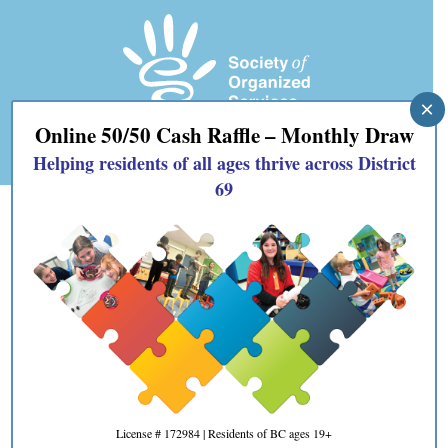
×
Online 50/50 Cash Raffle – Monthly Draw
Helping residents of all ages thrive across District
69
#SOSTeenShop
by
SOS69
|
Aug 29, 2024
|
Blog
,
news
License # 172984 | Residents of BC ages 19+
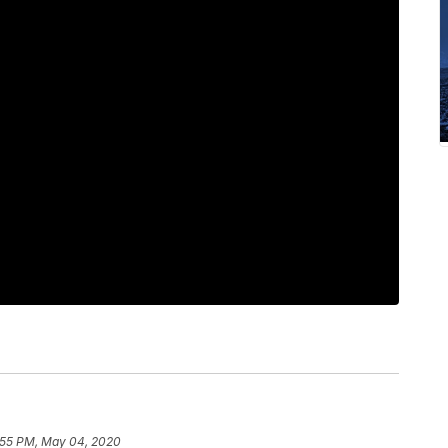
:55 PM, May 04, 2020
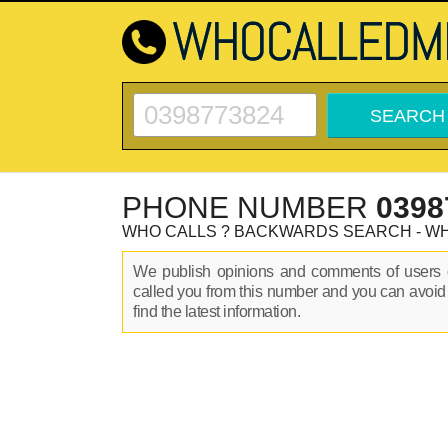
PHONE NUMBER
0398
WHO CALLS ? BACKWARDS SEARCH - W
We publish opinions and comments of user
called you from this number and you can avoid
find the latest information.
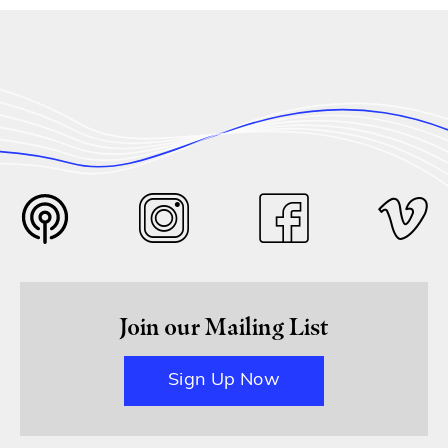
Join our Mailing List
Sign Up Now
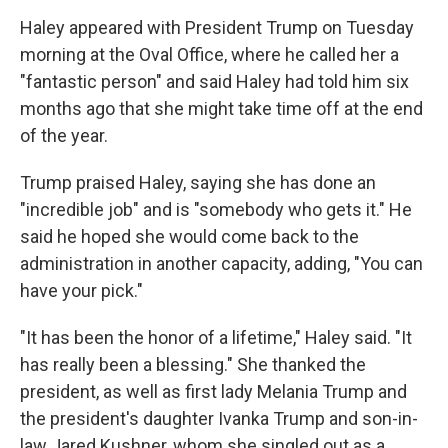
Haley appeared with President Trump on Tuesday
morning at the Oval Office, where he called her a
"fantastic person" and said Haley had told him six
months ago that she might take time off at the end
of the year.
Trump praised Haley, saying she has done an
"incredible job" and is "somebody who gets it." He
said he hoped she would come back to the
administration in another capacity, adding,
"You can
have your pick."
"It has been the honor of a lifetime," Haley said. "It
has really been a blessing." She thanked the
president, as well as first lady Melania Trump and
the president's daughter Ivanka Trump and son-in-
law Jared Kushner, whom she singled out as a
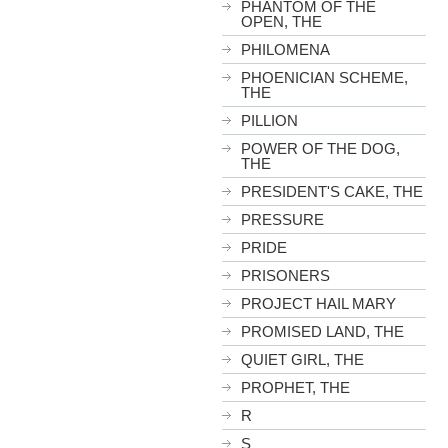
PHANTOM OF THE
OPEN, THE
PHILOMENA
PHOENICIAN SCHEME,
THE
PILLION
POWER OF THE DOG,
THE
PRESIDENT'S CAKE, THE
PRESSURE
PRIDE
PRISONERS
PROJECT HAIL MARY
PROMISED LAND, THE
QUIET GIRL, THE
PROPHET, THE
R
S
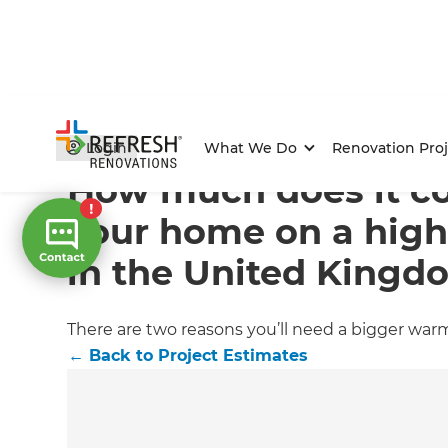
Home
/
Articles
/
Project Estimates
/
Current Article
Login
What We Do
Renovation Proj
How much does it c
your home on a hig
in the United Kingd
There are two reasons you’ll need a bigger war
←
Back to
Project Estimates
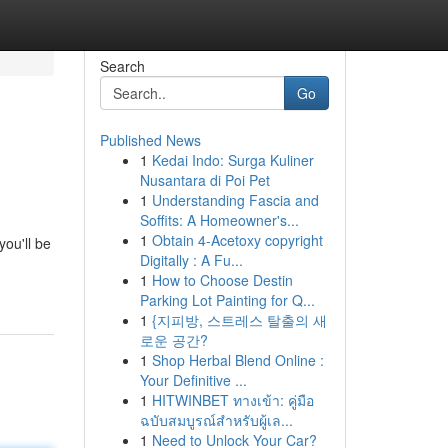
Search
Go
Published News
1
Kedai Indo: Surga Kuliner
Nusantara di Poi Pet
1
Understanding Fascia and
Soffits: A Homeowner's...
1
Obtain 4-Acetoxy copyright
ou'll be
Digitally : A Fu...
1
How to Choose Destin
Parking Lot Painting for Q...
1
{지피방, 스트레스 탈출의 새
로운 공간?
1
Shop Herbal Blend Online :
Your Definitive ...
1
HITWINBET ทางเข้า: คู่มือ
ฉบับสมบูรณ์สำหรับผู้เล...
1
Need to Unlock Your Car?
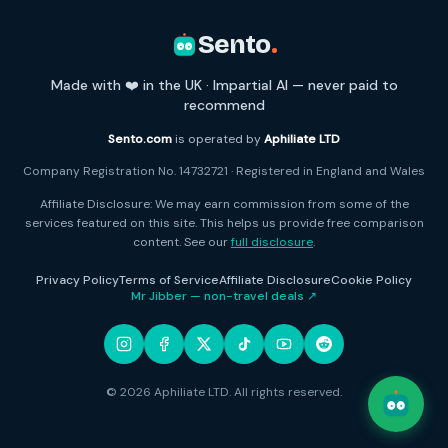
Sento
.
Made with ❤️ in the UK · Impartial AI — never paid to
recommend
Sento.com
is operated by
Aphiliate LTD
Company Registration No. 14732721 · Registered in England and Wales
Affiliate Disclosure: We may earn commission from some of the
services featured on this site. This helps us provide free comparison
content. See our
full disclosure
.
Privacy Policy
Terms of Service
Affiliate Disclosure
Cookie Policy
Mr Jibber — non-travel deals ↗
© 2026 Aphiliate LTD. All rights reserved.
Open c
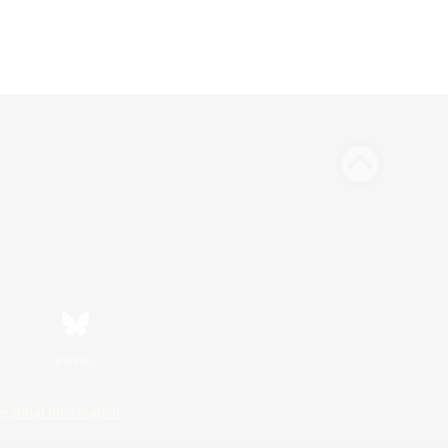
Bluesky
ersonal Information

_WHAT YOU NEED TO DO_.
In transcribing the lines above, omit the images and keep all else exact.

_ANSWER TO THIS EXERCISE_.
×
Online 50/50 Cash Raffle – Monthly Draw
Helping residents of all ages thrive across District
69
#SOSTeenShop
by
SOS69
|
Aug 29, 2024
|
Blog
,
news
License # 172984 | Residents of BC ages 19+
:55 PM, May 04, 2020
PHONE NUMBER
0398
WHO CALLS ? BACKWARDS SEARCH - W
We publish opinions and comments of user
called you from this number and you can avoid
find the latest information.
Join our Mailing List
Sign Up Now
Haley appeared with President Trump on Tuesday
morning at the Oval Office, where he called her a
"fantastic person" and said Haley had told him six
months ago that she might take time off at the end
of the year.
Trump praised Haley, saying she has done an
"incredible job" and is "somebody who gets it." He
said he hoped she would come back to the
administration in another capacity, adding,
"You can
have your pick."
"It has been the honor of a lifetime," Haley said. "It
has really been a blessing." She thanked the
president, as well as first lady Melania Trump and
the president's daughter Ivanka Trump and son-in-
law Jared Kushner, whom she singled out as a
PHANTOM OF THE
OPEN, THE
PHILOMENA
PHOENICIAN SCHEME,
THE
PILLION
POWER OF THE DOG,
THE
PRESIDENT'S CAKE, THE
PRESSURE
PRIDE
PRISONERS
PROJECT HAIL MARY
PROMISED LAND, THE
QUIET GIRL, THE
PROPHET, THE
R
S
Home
/
Articles
/
Project Estimates
/
Current Article
Login
What We Do
Renovation Proj
How much does it c
your home on a hig
in the United Kingd
There are two reasons you’ll need a bigger war
←
Back to
Project Estimates
Search
Go
Published News
1
Kedai Indo: Surga Kuliner
Nusantara di Poi Pet
1
Understanding Fascia and
Soffits: A Homeowner's...
1
Obtain 4-Acetoxy copyright
ou'll be
Digitally : A Fu...
1
How to Choose Destin
Parking Lot Painting for Q...
1
{지피방, 스트레스 탈출의 새
로운 공간?
1
Shop Herbal Blend Online :
Your Definitive ...
1
HITWINBET ทางเข้า: คู่มือ
ฉบับสมบูรณ์สำหรับผู้เล...
1
Need to Unlock Your Car?
Sento
.
Made with ❤️ in the UK · Impartial AI — never paid to
recommend
Sento.com
is operated by
Aphiliate LTD
Company Registration No. 14732721 · Registered in England and Wales
Affiliate Disclosure: We may earn commission from some of the
services featured on this site. This helps us provide free comparison
content. See our
full disclosure
.
Privacy Policy
Terms of Service
Affiliate Disclosure
Cookie Policy
Mr Jibber — non-travel deals ↗
© 2026 Aphiliate LTD. All rights reserved.
Open c
Bluesky
ersonal Information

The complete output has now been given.